**Assignment:** Which lines run from the one containing "right elbow: (383, 289)" to the end of the entries? Copy them exactly, both ends included, and give nothing else.

====

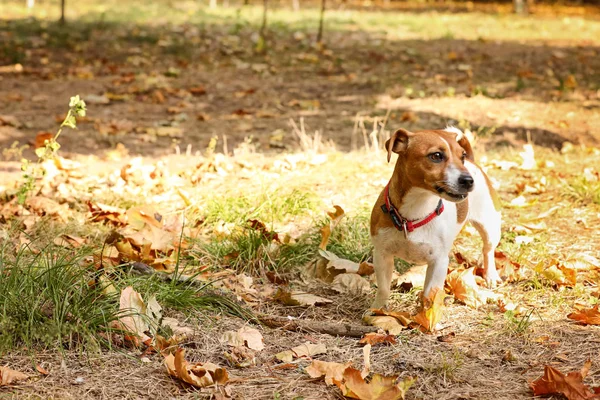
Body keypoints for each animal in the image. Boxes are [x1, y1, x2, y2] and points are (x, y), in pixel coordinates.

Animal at [370, 126, 502, 308]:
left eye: (461, 156)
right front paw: (377, 310)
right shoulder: (382, 255)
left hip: (489, 226)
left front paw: (426, 314)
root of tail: (472, 163)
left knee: (488, 250)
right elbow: (383, 289)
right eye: (436, 156)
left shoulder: (438, 262)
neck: (415, 212)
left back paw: (490, 275)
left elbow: (430, 295)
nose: (469, 180)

====

**Answer to this problem:**
right elbow: (383, 289)
right eye: (436, 156)
left shoulder: (438, 262)
neck: (415, 212)
left back paw: (490, 275)
left elbow: (430, 295)
nose: (469, 180)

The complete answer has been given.